TASK:
Carry on the probability problem set from where it stops.

TEXT UNDER STUDY:
<<<<
An exponential r.v. X, with parameter $$\alpha$$, has $$P\{ X \ge x \} = e^{-\alpha x}$$. Show that $$P\{ X> t + s | X> t \} = P\{ X > s \}$$.

21. (21)

A communication signal has a normal pdf with zero mean and variance $$\sigma ^2$$. Design a compressor/expansor for the ideal quantizer for this distribution.

22. (22)
A voice signal with a Gamma bilateral amplitude probability distribution, given below, is fed through a compressor obeying the $$\mu$$-Law of ITU-T. Compute the pdf of the signal at the compressor output and sketch an input versus output diagram for $$\gamma = 1$$ and $$\alpha = 1/2, 1$$ and 2.
$$p_X(x) = \frac{ \gamma ^{ \alpha } }{ \Gamma ( \alpha ) } |x|^{ \alpha - 1 } e^{ - | \gamma x | }, \ \alpha , \ \gamma > 0.$$

23. (23)

For a given exponential probability distribution with parameter $$\alpha$$, compute the probability that the r.v. will take values exceeding $$2/\alpha$$. Estimate this probability using Tchebychev’s inequality.

24. (24)

Calculate all the moments of a Gaussian distribution.

25. (25)
Show, for the Binomial distribution
$$p_X(x) = \sum _{k=0}^{\infty } \left( \begin{array}{c} N \\ k \end{array} \right) p^k (1-p)^{N-k} \delta (x - k)$$
that its characteristic function is given by
$$P_X(\omega ) = \left[ 1 - p + p e^{j \omega } \right] ^N.$$

26. (26)
The Erlang distribution has a characteristic function given by
$$P_X(\omega ) = \left[ \frac{ a }{ a + j \omega } \right] ^N, \ a > 0, \ N = 1, \ 2, \ \dots .$$
Show that $$E[ X ] = N/a$$, $$E[ X^2 ] = N(N+1)/a^2$$, and $$\sigma _X^2 = N/a^2$$.

27. (27)
The Weibull distribution is given by
$$p_X(x) = ab x^{b-1} e^{ - a x^b } u(x) .$$
Calculate the mean, the second moment, and the variance for this distribution.

28. (28)
For the Poisson distribution
$$p_X(x) = e^{-b} \sum _{k=0}^{\infty } \frac{ b^k }{ k ! } \delta (x - k) .$$
calculate the cumulative probability function, $$P_X(x)$$, and show that
$$P_X(\omega ) = e^{ -b ( 1 - e^{j\omega } ) }.$$

29. (29)
>>>>
EXTRACTED MATERIAL:
<<<<
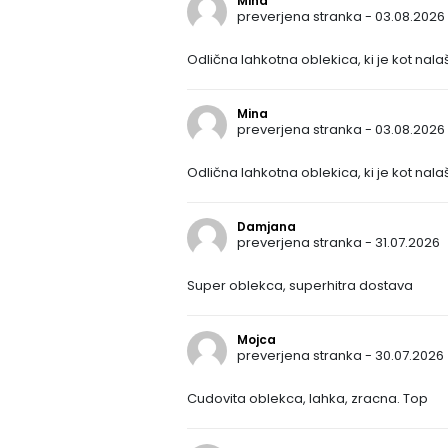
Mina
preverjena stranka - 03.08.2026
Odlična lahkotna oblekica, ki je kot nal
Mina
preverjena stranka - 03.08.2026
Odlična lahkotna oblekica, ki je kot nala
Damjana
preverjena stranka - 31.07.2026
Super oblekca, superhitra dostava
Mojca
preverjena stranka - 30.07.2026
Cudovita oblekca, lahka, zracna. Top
>>>>
TASK OUTPUT:
Calculate the statistical mean and the second moment of Maxwell’s distribution
$$p_Y(y) = \sqrt{ \frac{2}{\pi } } \frac{y^2}{\sigma ^3} e^{ - \frac{y^2}{2 \sigma ^2} } u(y),$$
exploiting the relationship between a Gaussian distribution and its characteristic function:
$$p_X(x) = \frac{ 1 }{ \sqrt{ 2 \pi } \sigma } e^{ - \frac{x^2}{2 \sigma ^2} }$$
$$P_X(\omega ) = e^{ - \frac{\sigma ^2 \omega ^2}{2} }.$$

30. (30)
Show that, for a nonnegative r.v. X, it is possible to calculate its mean value through the formula
$$E[X] = \int _0^{\infty } (1 - P_X(x)) dx.$$
Using this formula, calculate the mean of the exponential distribution of the previous problem.

31. (31)

The dynamic range of a discrete-time signal X(n) is defined as $$W = X_{\max } - X_{\min }$$. Assuming that the samples of the signal X(n), $$n = 1, 2, \ldots , N$$, are identically distributed, calculate the probability distribution of W.

32. (32)
For the following joint distribution
$$p_{XY}(x,y) = u(x) u(y) x e^{ - x ( y + 1) }$$
calculate the marginal distributions, $$p_X(x)$$ and $$p_Y(y)$$, and show that the conditional probability density function is given by
$$p_{Y|X}(y|x) = u(x) u(y) x e^{ - x y }.$$

33. (33)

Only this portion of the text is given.